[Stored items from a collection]
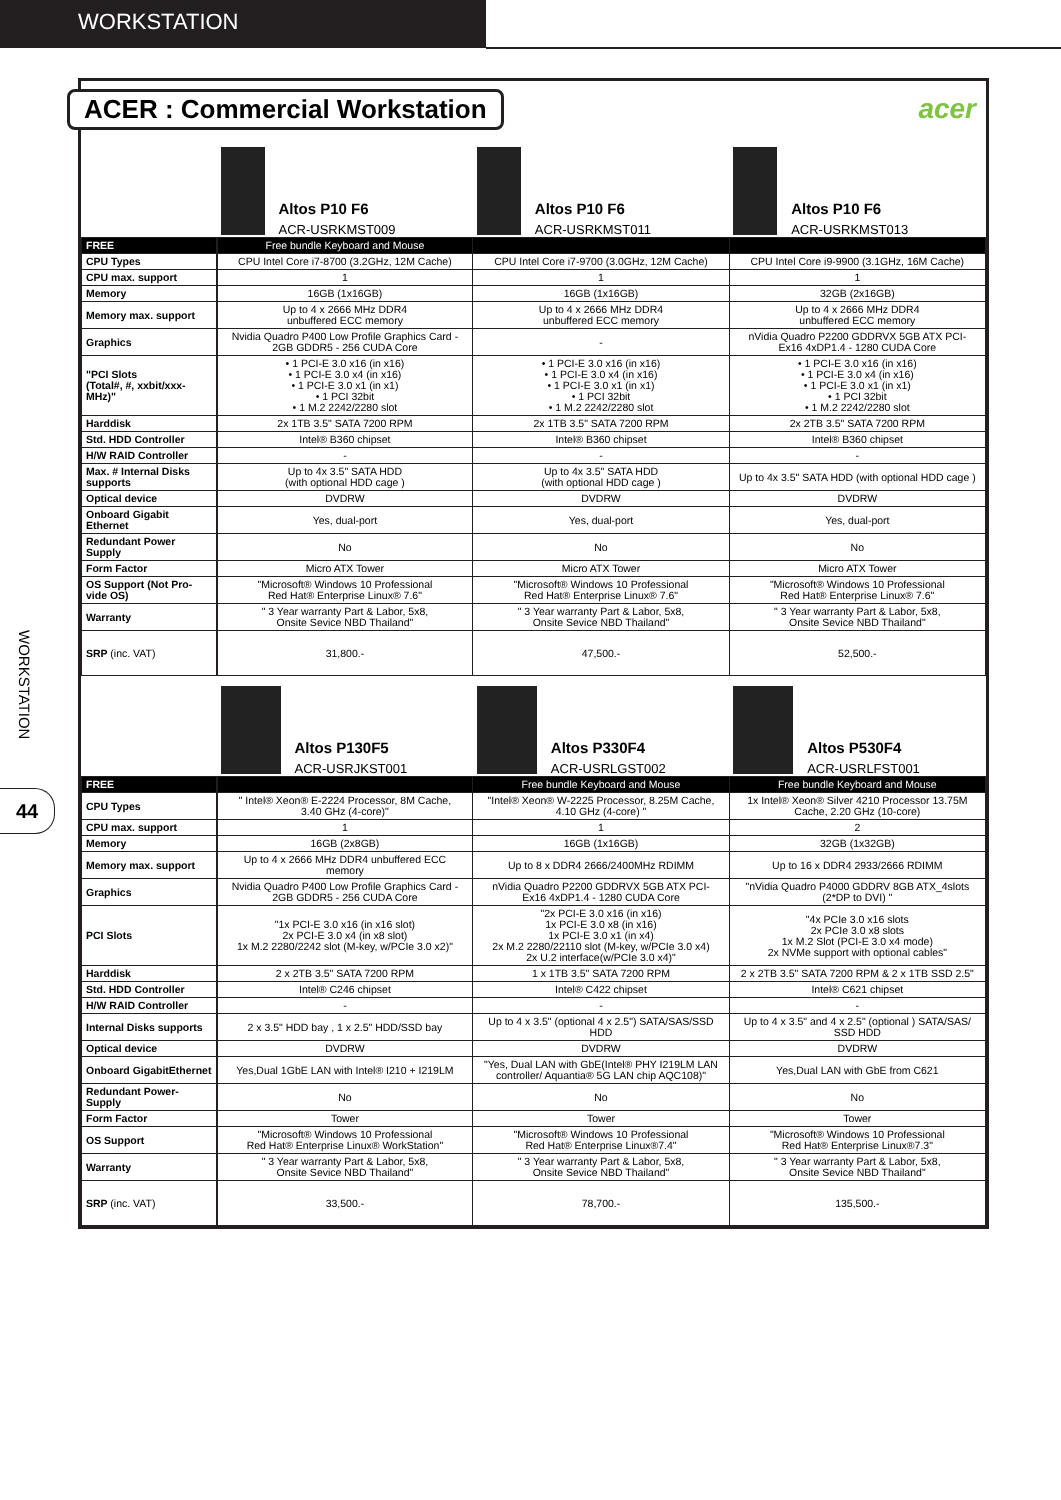WORKSTATION
WORKSTATION
44
ACER : Commercial Workstation acer
| | Altos P10 F6 ACR-USRKMST009 | Altos P10 F6 ACR-USRKMST011 | Altos P10 F6 ACR-USRKMST013 |
| FREE | Free bundle Keyboard and Mouse | | |
| CPU Types | CPU Intel Core i7-8700 (3.2GHz, 12M Cache) | CPU Intel Core i7-9700 (3.0GHz, 12M Cache) | CPU Intel Core i9-9900 (3.1GHz, 16M Cache) |
| CPU max. support | 1 | 1 | 1 |
| Memory | 16GB (1x16GB) | 16GB (1x16GB) | 32GB (2x16GB) |
| Memory max. support | Up to 4 x 2666 MHz DDR4 unbuffered ECC memory | Up to 4 x 2666 MHz DDR4 unbuffered ECC memory | Up to 4 x 2666 MHz DDR4 unbuffered ECC memory |
| Graphics | Nvidia Quadro P400 Low Profile Graphics Card - 2GB GDDR5 - 256 CUDA Core | - | nVidia Quadro P2200 GDDRVX 5GB ATX PCI- Ex16 4xDP1.4 - 1280 CUDA Core |
| "PCI Slots (Total#, #, xxbit/xxx-MHz)" | • 1 PCI-E 3.0 x16 (in x16) • 1 PCI-E 3.0 x4 (in x16) • 1 PCI-E 3.0 x1 (in x1) • 1 PCI 32bit • 1 M.2 2242/2280 slot | • 1 PCI-E 3.0 x16 (in x16) • 1 PCI-E 3.0 x4 (in x16) • 1 PCI-E 3.0 x1 (in x1) • 1 PCI 32bit • 1 M.2 2242/2280 slot | • 1 PCI-E 3.0 x16 (in x16) • 1 PCI-E 3.0 x4 (in x16) • 1 PCI-E 3.0 x1 (in x1) • 1 PCI 32bit • 1 M.2 2242/2280 slot |
| Harddisk | 2x 1TB 3.5" SATA 7200 RPM | 2x 1TB 3.5" SATA 7200 RPM | 2x 2TB 3.5" SATA 7200 RPM |
| Std. HDD Controller | Intel® B360 chipset | Intel® B360 chipset | Intel® B360 chipset |
| H/W RAID Controller | - | - | - |
| Max. # Internal Disks supports | Up to 4x 3.5" SATA HDD (with optional HDD cage ) | Up to 4x 3.5" SATA HDD (with optional HDD cage ) | Up to 4x 3.5" SATA HDD (with optional HDD cage ) |
| Optical device | DVDRW | DVDRW | DVDRW |
| Onboard Gigabit Ethernet | Yes, dual-port | Yes, dual-port | Yes, dual-port |
| Redundant Power Supply | No | No | No |
| Form Factor | Micro ATX Tower | Micro ATX Tower | Micro ATX Tower |
| OS Support (Not Pro-vide OS) | "Microsoft® Windows 10 Professional Red Hat® Enterprise Linux® 7.6" | "Microsoft® Windows 10 Professional Red Hat® Enterprise Linux® 7.6" | "Microsoft® Windows 10 Professional Red Hat® Enterprise Linux® 7.6" |
| Warranty | " 3 Year warranty Part & Labor, 5x8, Onsite Sevice NBD Thailand" | " 3 Year warranty Part & Labor, 5x8, Onsite Sevice NBD Thailand" | " 3 Year warranty Part & Labor, 5x8, Onsite Sevice NBD Thailand" |
| SRP (inc. VAT) | 31,800.- | 47,500.- | 52,500.- |
| | Altos P130F5 ACR-USRJKST001 | Altos P330F4 ACR-USRLGST002 | Altos P530F4 ACR-USRLFST001 |
| FREE | | Free bundle Keyboard and Mouse | Free bundle Keyboard and Mouse |
| CPU Types | " Intel® Xeon® E-2224 Processor, 8M Cache, 3.40 GHz (4-core)" | "Intel® Xeon® W-2225 Processor, 8.25M Cache, 4.10 GHz (4-core) " | 1x Intel® Xeon® Silver 4210 Processor 13.75M Cache, 2.20 GHz (10-core) |
| CPU max. support | 1 | 1 | 2 |
| Memory | 16GB (2x8GB) | 16GB (1x16GB) | 32GB (1x32GB) |
| Memory max. support | Up to 4 x 2666 MHz DDR4 unbuffered ECC memory | Up to 8 x DDR4 2666/2400MHz RDIMM | Up to 16 x DDR4 2933/2666 RDIMM |
| Graphics | Nvidia Quadro P400 Low Profile Graphics Card - 2GB GDDR5 - 256 CUDA Core | nVidia Quadro P2200 GDDRVX 5GB ATX PCI- Ex16 4xDP1.4 - 1280 CUDA Core | "nVidia Quadro P4000 GDDRV 8GB ATX_4slots (2*DP to DVI) " |
| PCI Slots | "1x PCI-E 3.0 x16 (in x16 slot) 2x PCI-E 3.0 x4 (in x8 slot) 1x M.2 2280/2242 slot (M-key, w/PCIe 3.0 x2)" | "2x PCI-E 3.0 x16 (in x16) 1x PCI-E 3.0 x8 (in x16) 1x PCI-E 3.0 x1 (in x4) 2x M.2 2280/22110 slot (M-key, w/PCIe 3.0 x4) 2x U.2 interface(w/PCIe 3.0 x4)" | "4x PCIe 3.0 x16 slots 2x PCIe 3.0 x8 slots 1x M.2 Slot (PCI-E 3.0 x4 mode) 2x NVMe support with optional cables" |
| Harddisk | 2 x 2TB 3.5" SATA 7200 RPM | 1 x 1TB 3.5" SATA 7200 RPM | 2 x 2TB 3.5" SATA 7200 RPM & 2 x 1TB SSD 2.5" |
| Std. HDD Controller | Intel® C246 chipset | Intel® C422 chipset | Intel® C621 chipset |
| H/W RAID Controller | - | - | - |
| Internal Disks supports | 2 x 3.5" HDD bay , 1 x 2.5" HDD/SSD bay | Up to 4 x 3.5" (optional 4 x 2.5") SATA/SAS/SSD HDD | Up to 4 x 3.5" and 4 x 2.5" (optional ) SATA/SAS/ SSD HDD |
| Optical device | DVDRW | DVDRW | DVDRW |
| Onboard GigabitEthernet | Yes,Dual 1GbE LAN with Intel® I210 + I219LM | "Yes, Dual LAN with GbE(Intel® PHY I219LM LAN controller/ Aquantia® 5G LAN chip AQC108)" | Yes,Dual LAN with GbE from C621 |
| Redundant Power-Supply | No | No | No |
| Form Factor | Tower | Tower | Tower |
| OS Support | "Microsoft® Windows 10 Professional Red Hat® Enterprise Linux® WorkStation" | "Microsoft® Windows 10 Professional Red Hat® Enterprise Linux®7.4" | "Microsoft® Windows 10 Professional Red Hat® Enterprise Linux®7.3" |
| Warranty | " 3 Year warranty Part & Labor, 5x8, Onsite Sevice NBD Thailand" | " 3 Year warranty Part & Labor, 5x8, Onsite Sevice NBD Thailand" | " 3 Year warranty Part & Labor, 5x8, Onsite Sevice NBD Thailand" |
| SRP (inc. VAT) | 33,500.- | 78,700.- | 135,500.- |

#### [Assignment]
Among the entries above, determine how many lines contain "Power", then output only that number.

#### [Answer space]
2